Nasional Mondial Ekonomi Daerah Megapolitan Olahraga Rona The Alun-Alun Kupas Splash Wisata Perspektif Wawancara Edisi Weekend Foto Video Infografis

Buang Jauh-Jauh Sikap Rasis

Foto : Istimewa
A   A   A   Pengaturan Font

Kegagalan Inggris mengalahkan Italia di final kejuaraan sepak bola Eropa (euro 2020), Senin 12 Juli 2021 lalu, berbuntut panjang. Banyak pihak menyalahkan strategi yang dipilih pelatih Inggris Gareth Southgate dalam adu penalti setelah dalam waktu normal dan perpanjangan waktu, kedua tim, Italia dan Inggris bermain imbang.

Tiga penendang penalti Inggris yang gagal menyarangkan bola ke gawang Italia adalah tiga pemain muda yang tiga-tiganya merupakan pemain pengganti, iatu Marcus Rashford, Jadon Sancho, dan Bukayo Saka. Bahkan Rashford dan Sancho baru masuk di menit ke-120 menjelang adu penalty dilakukan.

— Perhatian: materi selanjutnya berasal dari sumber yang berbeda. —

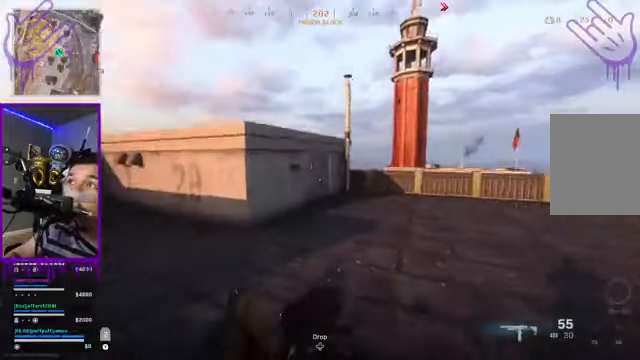
{"buttons": [], "left_stick": "up", "right_stick": "down-right", "events": [[200, "right_stick", "right"], [400, "right_stick", "down-right"]]}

Maksud pelatih menurunkan ketiga pemain tersebut menjelang babak perpanjangan waktu 2x15 menit berakhir tentu mereka dianggap sebagai kartu as yang akan menjadikan Inggris juara Eropa untuk pertama kalinya. Sayang kenyataanya tidak seperti yang diharapkan. Ketiganya gagal dan musnahlah harapan Inggris mencetak sejarah di kandang mereka.

Tiga penendang eksekusi yang gagal itu pun tak pelak menuai hujatan dari para pecinta tim three lions, julukan tim nasional sepak bola Inggris. Bahkan yang lebih parah, muncul hujatan berbau rasisme karena kebetulan ketiganya adalah imigran dan berkulit hitam.

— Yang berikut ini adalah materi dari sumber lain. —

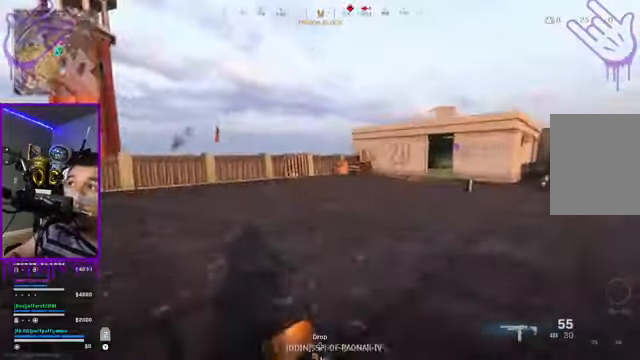
{"buttons": [], "left_stick": "up", "right_stick": "center", "events": [[134, "right_stick", "center"], [234, "right_stick", "right"], [401, "right_stick", "center"]]}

Rashford meski lahir di Manchester, Inggris, tapi ayahnya berasal dari Saint Kitts dan Nevis, koloni Inggris di Karibia. Bukayo Saka keturunan Nigeria, dan Jadon Sancho keturunan Trinidad dan Tobago.

Fans Inggris yang kesal karena gagal melihat timnya juara melampiaskannya kepada ketiga pemain itu. Mereka mendapat pelecehan berbau rasial di sosial media. Pelecehan itu berlangsung masif dan membuat kepolisian metro London harus turun tangan untuk menyelidikinya. Sementara, FA (federasi sepak bola Inggris) menyayangkan aksi tidak sportif suporter Inggris di tengah kampanye anti-rasisme.

"Kami sebisa mungkin akan mendukung para pemain yang jadi korban, seraya meminta para pelaku dihukum seberat-beratnya. Kami akan melakukan apapun untuk mengenyahkan diskriminasi dari sepakbola. Tapi, kami juga meminta pemerintah bergerak cepat dan segera membuat peraturannya sehingga para pelaku pelecehan rasial bisa mendapatkan hukuman berat," ujar pernyataan resmi FA.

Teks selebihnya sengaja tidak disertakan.